**Extracted material**
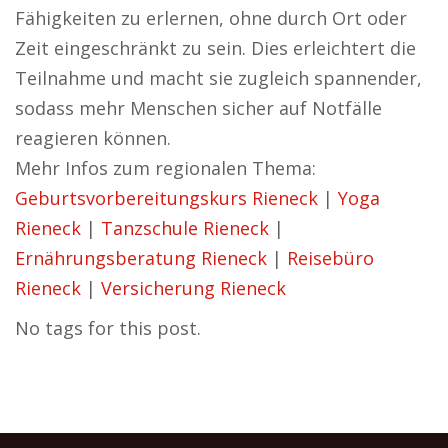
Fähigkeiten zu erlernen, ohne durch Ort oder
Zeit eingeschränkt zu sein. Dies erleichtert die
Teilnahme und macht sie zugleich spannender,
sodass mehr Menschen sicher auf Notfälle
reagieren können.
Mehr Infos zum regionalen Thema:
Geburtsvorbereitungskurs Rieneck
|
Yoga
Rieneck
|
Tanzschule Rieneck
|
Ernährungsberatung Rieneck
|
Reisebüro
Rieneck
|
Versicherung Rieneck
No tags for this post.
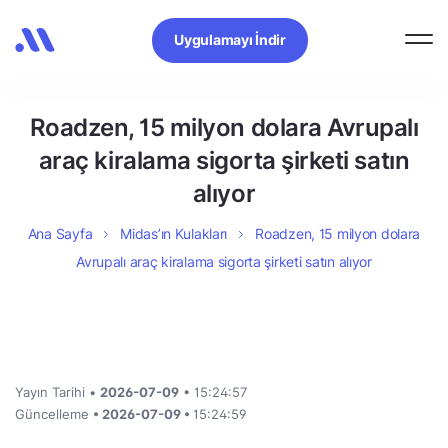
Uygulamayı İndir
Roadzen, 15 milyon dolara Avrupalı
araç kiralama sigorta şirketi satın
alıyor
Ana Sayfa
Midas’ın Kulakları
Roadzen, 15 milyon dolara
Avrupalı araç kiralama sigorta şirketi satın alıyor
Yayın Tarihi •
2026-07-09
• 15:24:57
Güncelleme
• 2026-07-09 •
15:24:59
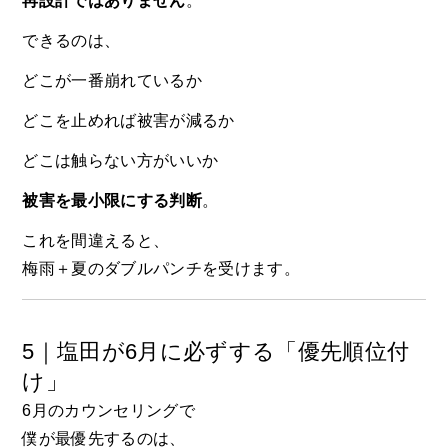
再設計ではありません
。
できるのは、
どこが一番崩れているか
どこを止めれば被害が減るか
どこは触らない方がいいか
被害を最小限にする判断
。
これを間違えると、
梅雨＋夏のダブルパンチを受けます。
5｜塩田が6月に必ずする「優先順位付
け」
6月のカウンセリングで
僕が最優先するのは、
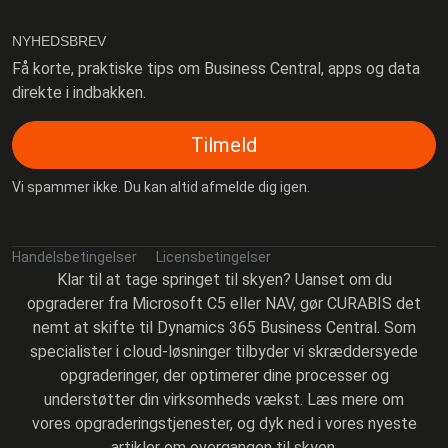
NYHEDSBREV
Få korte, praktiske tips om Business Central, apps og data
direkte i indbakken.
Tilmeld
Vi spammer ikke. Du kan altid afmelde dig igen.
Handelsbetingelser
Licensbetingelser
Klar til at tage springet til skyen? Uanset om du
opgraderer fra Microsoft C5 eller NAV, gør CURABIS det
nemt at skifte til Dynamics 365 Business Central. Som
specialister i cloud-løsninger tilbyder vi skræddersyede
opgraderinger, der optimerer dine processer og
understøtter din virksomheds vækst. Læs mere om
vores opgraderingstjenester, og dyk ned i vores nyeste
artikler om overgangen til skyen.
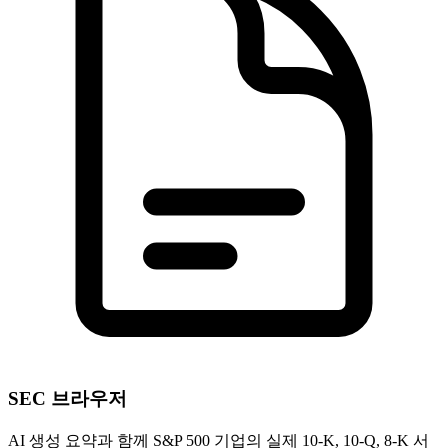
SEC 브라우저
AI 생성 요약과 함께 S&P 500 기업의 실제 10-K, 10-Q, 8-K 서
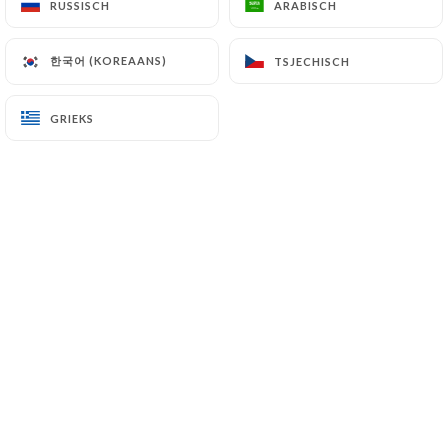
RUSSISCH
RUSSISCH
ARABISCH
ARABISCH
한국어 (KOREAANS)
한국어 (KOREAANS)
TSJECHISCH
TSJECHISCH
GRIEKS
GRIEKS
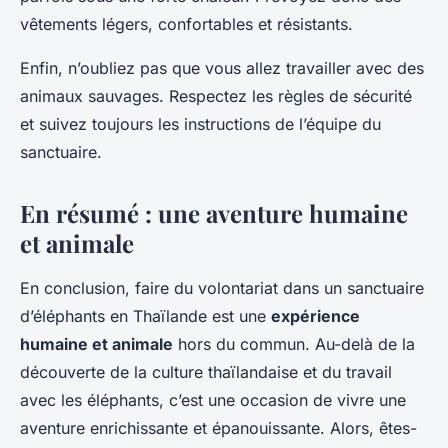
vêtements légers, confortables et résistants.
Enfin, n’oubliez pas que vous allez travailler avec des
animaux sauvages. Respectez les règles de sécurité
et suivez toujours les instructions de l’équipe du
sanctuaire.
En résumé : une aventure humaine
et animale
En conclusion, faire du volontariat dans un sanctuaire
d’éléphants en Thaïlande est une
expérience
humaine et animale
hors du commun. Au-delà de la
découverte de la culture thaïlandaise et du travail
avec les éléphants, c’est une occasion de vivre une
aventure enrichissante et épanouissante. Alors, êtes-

--

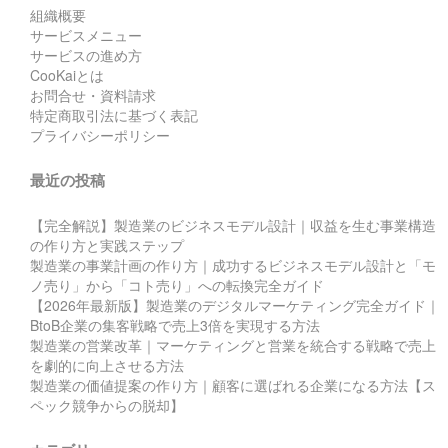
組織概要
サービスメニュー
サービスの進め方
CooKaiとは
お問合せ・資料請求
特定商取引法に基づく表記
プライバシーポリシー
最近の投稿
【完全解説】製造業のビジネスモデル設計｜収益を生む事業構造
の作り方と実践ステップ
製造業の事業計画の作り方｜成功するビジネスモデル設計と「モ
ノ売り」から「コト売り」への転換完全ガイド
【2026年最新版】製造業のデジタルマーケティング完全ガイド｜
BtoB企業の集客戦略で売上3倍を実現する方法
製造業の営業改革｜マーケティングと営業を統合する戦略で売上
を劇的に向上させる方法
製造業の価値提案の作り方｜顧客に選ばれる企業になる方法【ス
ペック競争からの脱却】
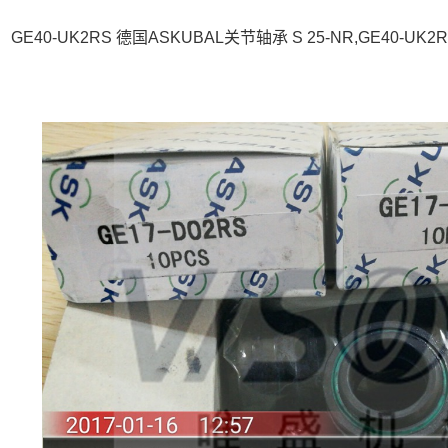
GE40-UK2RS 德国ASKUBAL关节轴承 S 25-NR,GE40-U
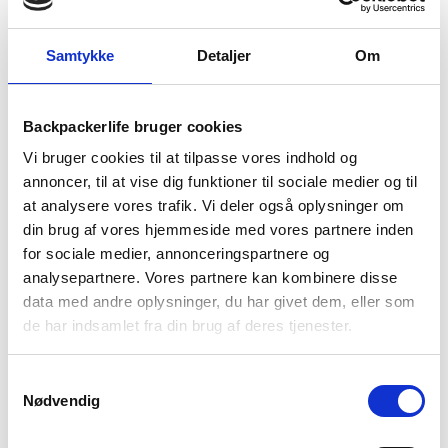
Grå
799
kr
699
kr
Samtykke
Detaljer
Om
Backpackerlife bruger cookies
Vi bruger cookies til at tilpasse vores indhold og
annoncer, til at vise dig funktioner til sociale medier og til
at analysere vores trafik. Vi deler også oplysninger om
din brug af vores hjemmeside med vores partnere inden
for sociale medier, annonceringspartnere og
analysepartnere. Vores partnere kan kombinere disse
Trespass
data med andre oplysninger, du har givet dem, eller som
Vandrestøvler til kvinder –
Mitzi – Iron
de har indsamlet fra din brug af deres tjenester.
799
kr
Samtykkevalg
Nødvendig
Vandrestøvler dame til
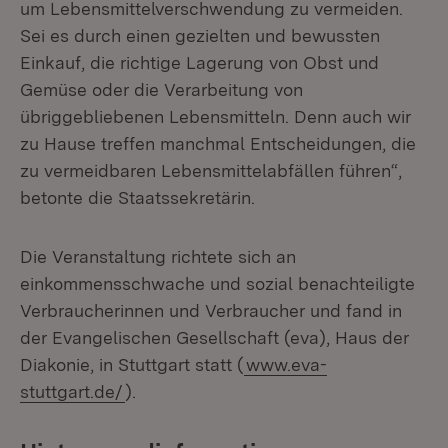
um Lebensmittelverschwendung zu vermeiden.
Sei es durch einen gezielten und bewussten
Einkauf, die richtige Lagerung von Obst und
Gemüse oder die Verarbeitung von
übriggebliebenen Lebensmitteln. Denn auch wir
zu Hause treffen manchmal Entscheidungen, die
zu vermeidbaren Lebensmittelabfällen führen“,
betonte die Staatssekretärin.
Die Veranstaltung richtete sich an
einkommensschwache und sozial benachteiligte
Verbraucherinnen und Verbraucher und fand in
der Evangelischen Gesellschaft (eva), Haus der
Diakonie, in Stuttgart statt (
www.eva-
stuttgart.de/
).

--

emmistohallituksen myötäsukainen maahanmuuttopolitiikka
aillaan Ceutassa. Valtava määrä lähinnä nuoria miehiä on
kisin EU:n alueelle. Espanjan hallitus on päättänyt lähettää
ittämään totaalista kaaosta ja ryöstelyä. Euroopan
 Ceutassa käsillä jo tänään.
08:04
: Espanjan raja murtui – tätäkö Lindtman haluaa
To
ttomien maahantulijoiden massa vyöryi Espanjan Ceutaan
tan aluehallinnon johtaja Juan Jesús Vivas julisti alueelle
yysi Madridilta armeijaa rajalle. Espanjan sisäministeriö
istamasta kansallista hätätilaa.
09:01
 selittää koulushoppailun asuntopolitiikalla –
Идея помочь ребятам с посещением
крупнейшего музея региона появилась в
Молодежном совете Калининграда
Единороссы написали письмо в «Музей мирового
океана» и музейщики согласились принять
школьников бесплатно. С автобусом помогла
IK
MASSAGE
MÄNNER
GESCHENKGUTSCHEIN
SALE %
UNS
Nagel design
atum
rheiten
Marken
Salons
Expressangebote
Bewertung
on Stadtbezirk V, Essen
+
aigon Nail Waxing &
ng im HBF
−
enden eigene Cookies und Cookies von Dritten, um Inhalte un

**About this exercise**
Answer with one number only: how many lines above contain the word "sanctuaire".

**Output for this exercise**
2